(SEASON 2)
Dengan Inti Emas Iblis di Dantian-nya, Shen Yuan kini meninggalkan benua kelahirannya. Ia melangkah menembus Gerbang Lintas Benua menuju jantung peradaban Sembilan Cakrawala, siap membawa badai darah mematikan bagi para dewa palsu yang pernah merenggut segalanya darinya. Perburuan yang sesungguhnya baru saja dimulai!
Karya ini diterbitkan atas izin NovelToon Baldy, isi konten hanyalah pandangan pribadi pembuatnya, tidak mewakili NovelToon sendiri
Alam Jiwa Perak
Ruang peracikan rahasia di Puncak Neraka Es seolah terpisah dari dunia nyata. Udara di dalamnya tidak lagi berupa gas yang bisa dihirup, melainkan telah memadat menjadi tekanan hawa murni yang sanggup menghancurkan baja fana menjadi debu.
Di satu sisi, Shen Yuan berdiri dengan Pecahan Gigi Naga terhunus. Jubah hitamnya berkibar liar, memancarkan aura dari Inti Emas Iblis yang baru saja menyerap esensi purba. Di sisi lain, Pelindung Bintang Tujuh Bai Luo melepaskan kemurkaan mutlak dari Ranah Peleburan Jiwa.
"Semut tetaplah semut! Bahkan jika kau menelan sedikit darah purba, kau tidak akan pernah memahami keagungan dari Peleburan Jiwa!"
Suara Bai Luo tidak keluar dari bibirnya, melainkan bergema langsung di dalam pikiran Shen Yuan.
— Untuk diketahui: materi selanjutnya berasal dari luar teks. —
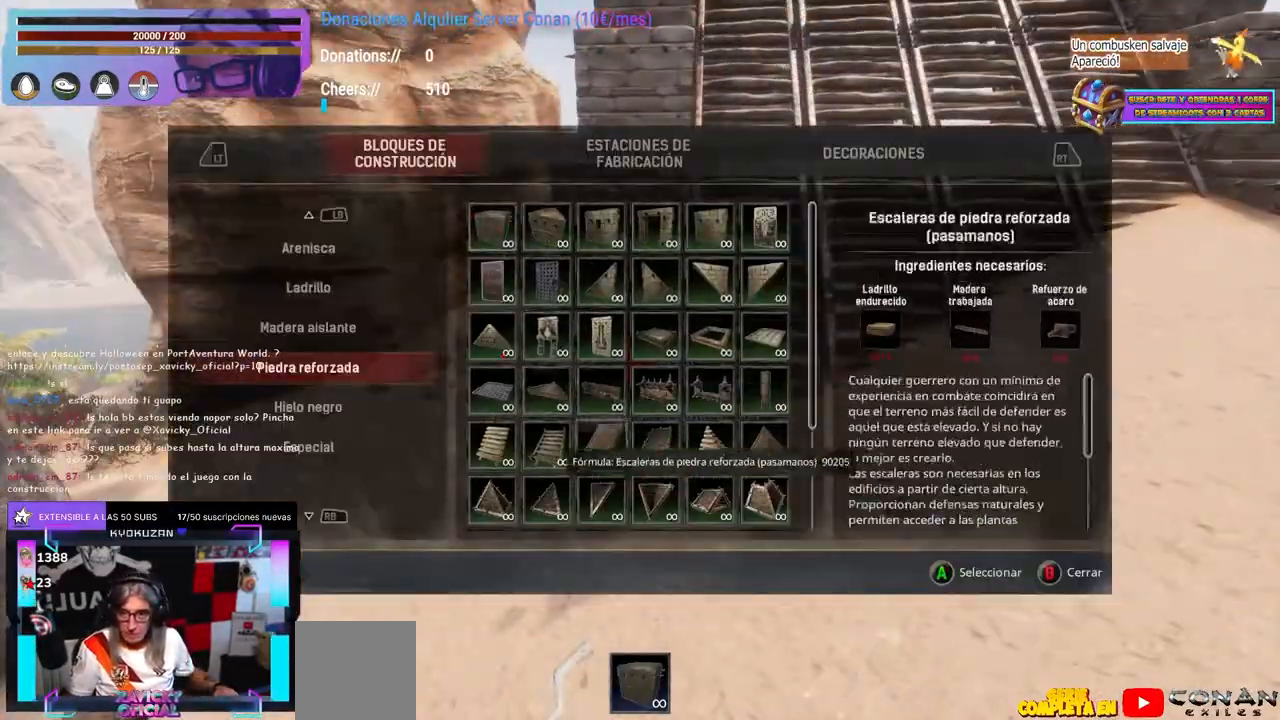
{"buttons": [], "left_stick": "center", "right_stick": "center", "events": []}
Di Ranah Peleburan Jiwa, seorang ahli telah melampaui batas fisik; jiwa dan hawa murninya menyatu, menciptakan sebuah wilayah kekuasaan mutlak di sekitarnya.
"Alam Jiwa: Penjara Matahari Perak!"
Bai Luo merentangkan kedua tangannya. Seketika itu juga, ruangan batu berukir api itu lenyap dari pandangan Shen Yuan!
Dunia di sekelilingnya berubah menjadi hamparan ruang berwarna perak menyilaukan yang tak berujung. Di atasnya, sebuah matahari perak raksasa memancarkan cahaya yang tidak memberikan kehangatan, melainkan hawa dingin mutlak yang langsung menusuk ke dalam lautan kesadaran.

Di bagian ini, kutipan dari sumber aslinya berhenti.